▶ [Collected data entries]:
□ □ □

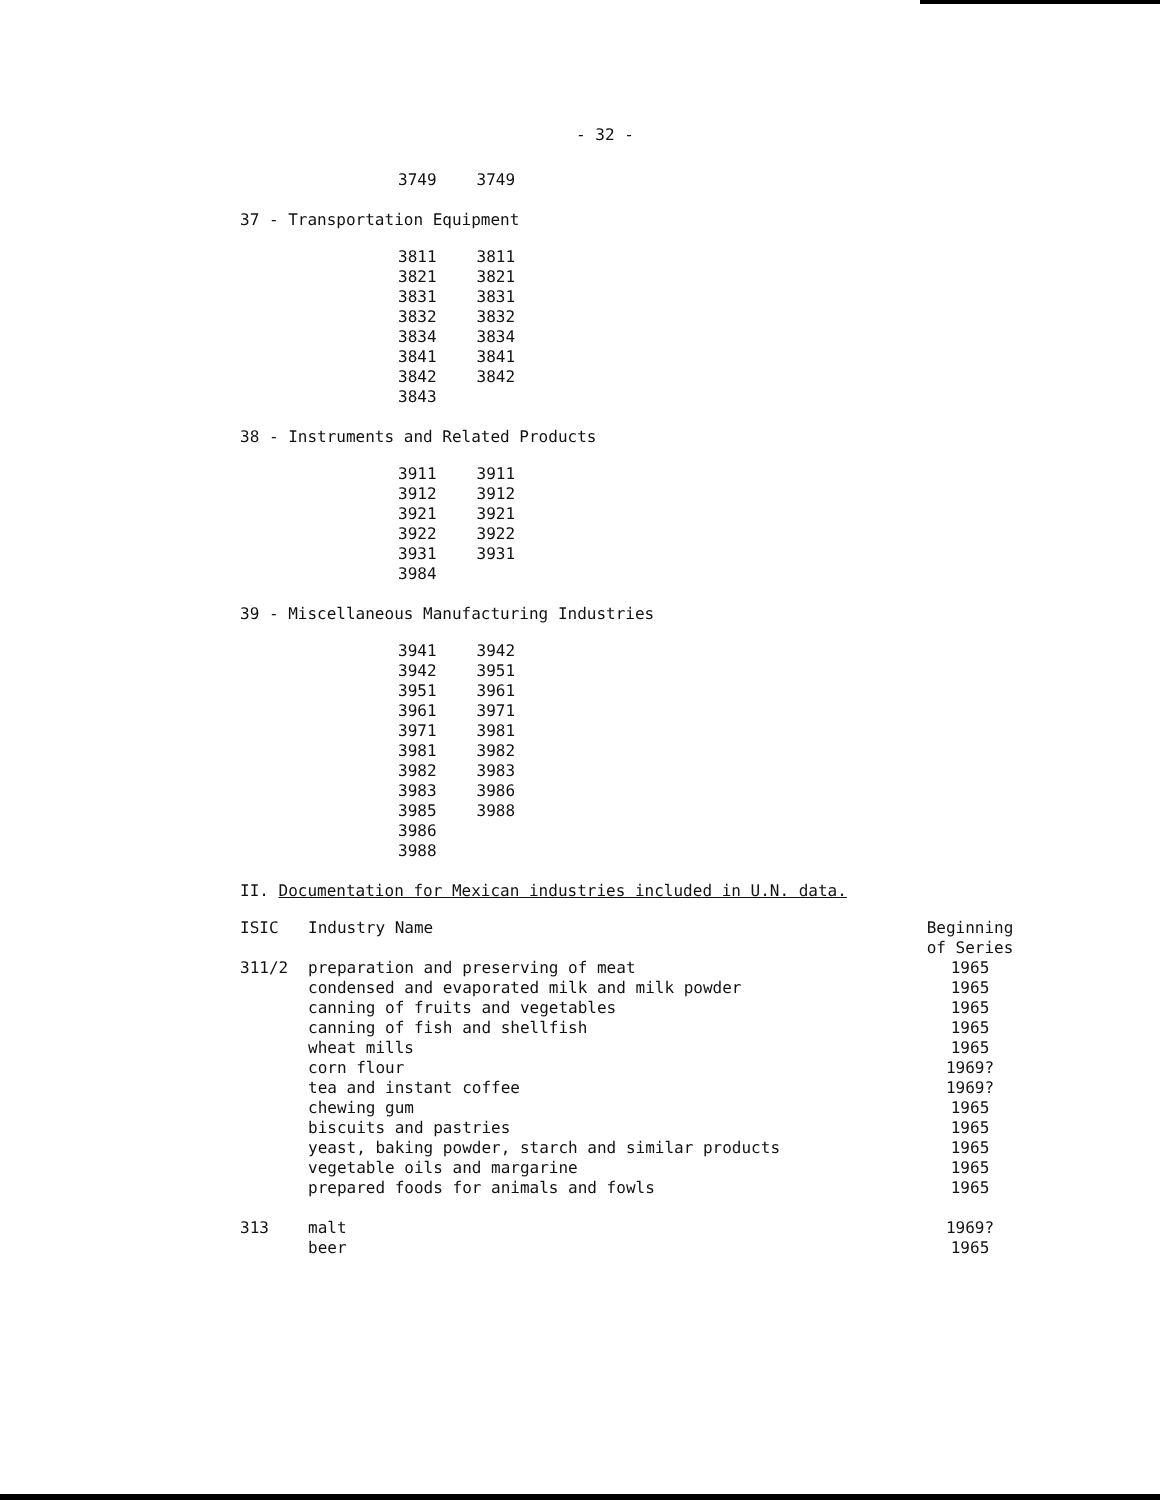- 32 -
| 3749 | 3749 |
37 - Transportation Equipment
| 3811 | 3811 |
| 3821 | 3821 |
| 3831 | 3831 |
| 3832 | 3832 |
| 3834 | 3834 |
| 3841 | 3841 |
| 3842 | 3842 |
| 3843 | |
38 - Instruments and Related Products
| 3911 | 3911 |
| 3912 | 3912 |
| 3921 | 3921 |
| 3922 | 3922 |
| 3931 | 3931 |
| 3984 | |
39 - Miscellaneous Manufacturing Industries
| 3941 | 3942 |
| 3942 | 3951 |
| 3951 | 3961 |
| 3961 | 3971 |
| 3971 | 3981 |
| 3981 | 3982 |
| 3982 | 3983 |
| 3983 | 3986 |
| 3985 | 3988 |
| 3986 | |
| 3988 | |
II. Documentation for Mexican industries included in U.N. data.
| ISIC | Industry Name | Beginning of Series |
| --- | --- | --- |
| 311/2 | preparation and preserving of meat | 1965 |
| | condensed and evaporated milk and milk powder | 1965 |
| | canning of fruits and vegetables | 1965 |
| | canning of fish and shellfish | 1965 |
| | wheat mills | 1965 |
| | corn flour | 1969? |
| | tea and instant coffee | 1969? |
| | chewing gum | 1965 |
| | biscuits and pastries | 1965 |
| | yeast, baking powder, starch and similar products | 1965 |
| | vegetable oils and margarine | 1965 |
| | prepared foods for animals and fowls | 1965 |
| 313 | malt | 1969? |
| | beer | 1965 |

□ □ □

▶ [Exercise directions]: What is needed is an exact copy of every entry, with the pictures removed.

▶ [Solution to this exercise]:
- 32 -
| 3749 | 3749 |
37 - Transportation Equipment
| 3811 | 3811 |
| 3821 | 3821 |
| 3831 | 3831 |
| 3832 | 3832 |
| 3834 | 3834 |
| 3841 | 3841 |
| 3842 | 3842 |
| 3843 | |
38 - Instruments and Related Products
| 3911 | 3911 |
| 3912 | 3912 |
| 3921 | 3921 |
| 3922 | 3922 |
| 3931 | 3931 |
| 3984 | |
39 - Miscellaneous Manufacturing Industries
| 3941 | 3942 |
| 3942 | 3951 |
| 3951 | 3961 |
| 3961 | 3971 |
| 3971 | 3981 |
| 3981 | 3982 |
| 3982 | 3983 |
| 3983 | 3986 |
| 3985 | 3988 |
| 3986 | |
| 3988 | |
II. Documentation for Mexican industries included in U.N. data.
| ISIC | Industry Name | Beginning of Series |
| --- | --- | --- |
| 311/2 | preparation and preserving of meat | 1965 |
| | condensed and evaporated milk and milk powder | 1965 |
| | canning of fruits and vegetables | 1965 |
| | canning of fish and shellfish | 1965 |
| | wheat mills | 1965 |
| | corn flour | 1969? |
| | tea and instant coffee | 1969? |
| | chewing gum | 1965 |
| | biscuits and pastries | 1965 |
| | yeast, baking powder, starch and similar products | 1965 |
| | vegetable oils and margarine | 1965 |
| | prepared foods for animals and fowls | 1965 |
| 313 | malt | 1969? |
| | beer | 1965 |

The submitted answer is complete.